EXTRACT below:

Douglas Rissing
Wall Street on Wednesday waits with bated breath for one of the most pivotal Federal Reserve monetary policy rate decisions in recent history.
The central bank is widely expected to cut its key policy rate for the first time since the COVID-19 pandemic, after having embarked upon one of its most aggressive tightening campaigns in decades over the last two years.
Seeking Alpha takes a look at how Wall Street's benchmark S&P 500 (SP500) index has performed in the one year after the first rate cut in the last six policy-easing cycles. The overall trend saw the gauge post a positive annual return in four of the six time periods.
See below for a chart summarizing the S&P's (SP500) performance:
The following is a timeline of the last six cycles:
Emergency COVID Actions
The Fed cut its federal funds rate by 50 basis points to 1%-1.25% on March 3, 2020, in an emergency unscheduled meeting in response to the pandemic.
"The fundamentals of the U.S. economy remain strong. However, the coronavirus poses evolving risks to economic activity," the Fed had said in a brief statement.
The central bank then delivered another unscheduled cut twelve days later.
The S&P 500 (SP500) advanced a whopping 27.18% in the year from March 3, 2020, to March 3, 2021.
"Mid-cycle Adjustment"
The Fed cut its federal funds rate by 25 basis points to 2%-2.25% on July 31, 2019.
"This action supports the Committee’s view that sustained expansion of economic activity, strong labor market conditions, and inflation near the Committee’s symmetric 2 percent objective are the most likely outcomes, but uncertainties about this outlook remain," the Fed had said in a statement.
The central bank delivered two more rate cuts on September 18, 2019, and October 30, 2019, in what Fed chief Jerome Powell called a "mid-cycle adjustment."
The S&P 500 (SP500) climbed 9.76% in the year from July 31, 2019, to July 31, 2020.
The Great Recession
In an unprecedented move at that time, major global central banks including the Fed moved together to reduce interest rates to stimulate a flagging world economy.
The Fed in an unscheduled meeting cut its federal funds rate by 50 basis points to 1.5% on October 8, 2008.

End of EXTRACT.
GIVEN ENTRIES below:

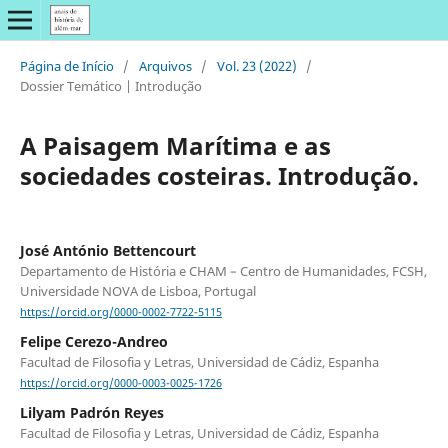
Página de Início
/
Arquivos
/
Vol. 23 (2022)
/
Dossier Temático | Introdução
A Paisagem Marítima e as
sociedades costeiras. Introdução.
José António Bettencourt
Departamento de História e CHAM – Centro de Humanidades, FCSH,
Universidade NOVA de Lisboa, Portugal
https://orcid.org/0000-0002-7722-5115
Felipe Cerezo-Andreo
Facultad de Filosofia y Letras, Universidad de Cádiz, Espanha
https://orcid.org/0000-0003-0025-1726
Lilyam Padrón Reyes
Facultad de Filosofia y Letras, Universidad de Cádiz, Espanha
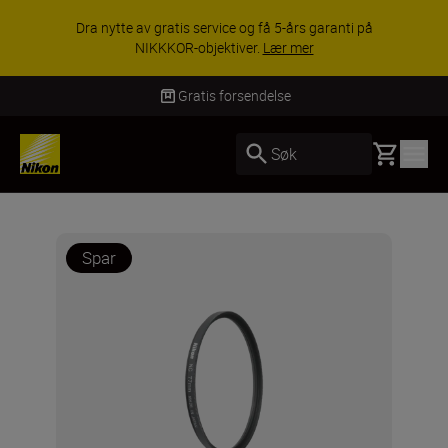
Dra nytte av gratis service og få 5-års garanti på
NIKKKOR-objektiver.
Lær mer
Gratis forsendelse
Basket
Søk
Spar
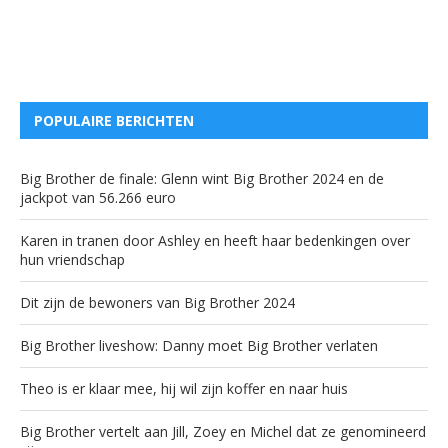
POPULAIRE BERICHTEN
Big Brother de finale: Glenn wint Big Brother 2024 en de
jackpot van 56.266 euro
Karen in tranen door Ashley en heeft haar bedenkingen over
hun vriendschap
Dit zijn de bewoners van Big Brother 2024
Big Brother liveshow: Danny moet Big Brother verlaten
Theo is er klaar mee, hij wil zijn koffer en naar huis
Big Brother vertelt aan Jill, Zoey en Michel dat ze genomineerd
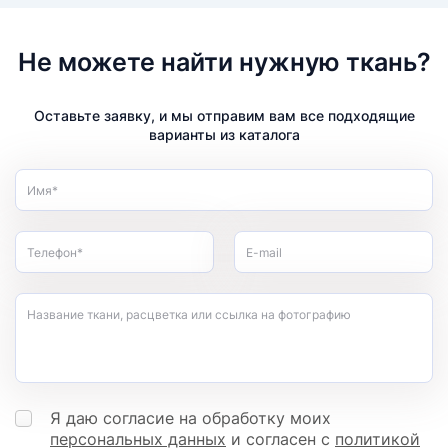
Не можете найти нужную ткань?
Оставьте заявку, и мы отправим вам все подходящие
варианты из каталога
Имя*
Телефон*
E-mail
Название ткани, расцветка или ссылка на фотографию
Я даю согласие на обработку моих
персональных данных
и согласен с
политикой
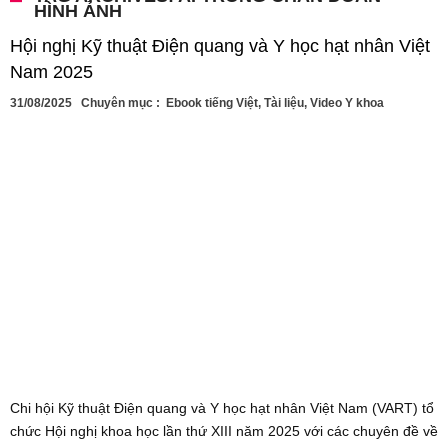
HÌNH ẢNH
Hội nghị Kỹ thuật Điện quang và Y học hạt nhân Việt
Nam 2025
31/08/2025
Chuyên mục :
Ebook tiếng Việt
,
Tài liệu
,
Video Y khoa
Chi hội Kỹ thuật Điện quang và Y học hạt nhân Việt Nam (VART) tổ
chức Hội nghị khoa học lần thứ XIII năm 2025 với các chuyên đề về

End of GIVEN ENTRIES.

• _TASK INSTRUCTIONS_
Return, word for word, the passage of the article on S&P 500 returns after Federal Reserve rate cuts from "The central bank then" to "July 31, 2019.".

• _PROBLEM SOLUTION_
The central bank then delivered another unscheduled cut twelve days later.
The S&P 500 (SP500) advanced a whopping 27.18% in the year from March 3, 2020, to March 3, 2021.
"Mid-cycle Adjustment"
The Fed cut its federal funds rate by 25 basis points to 2%-2.25% on July 31, 2019.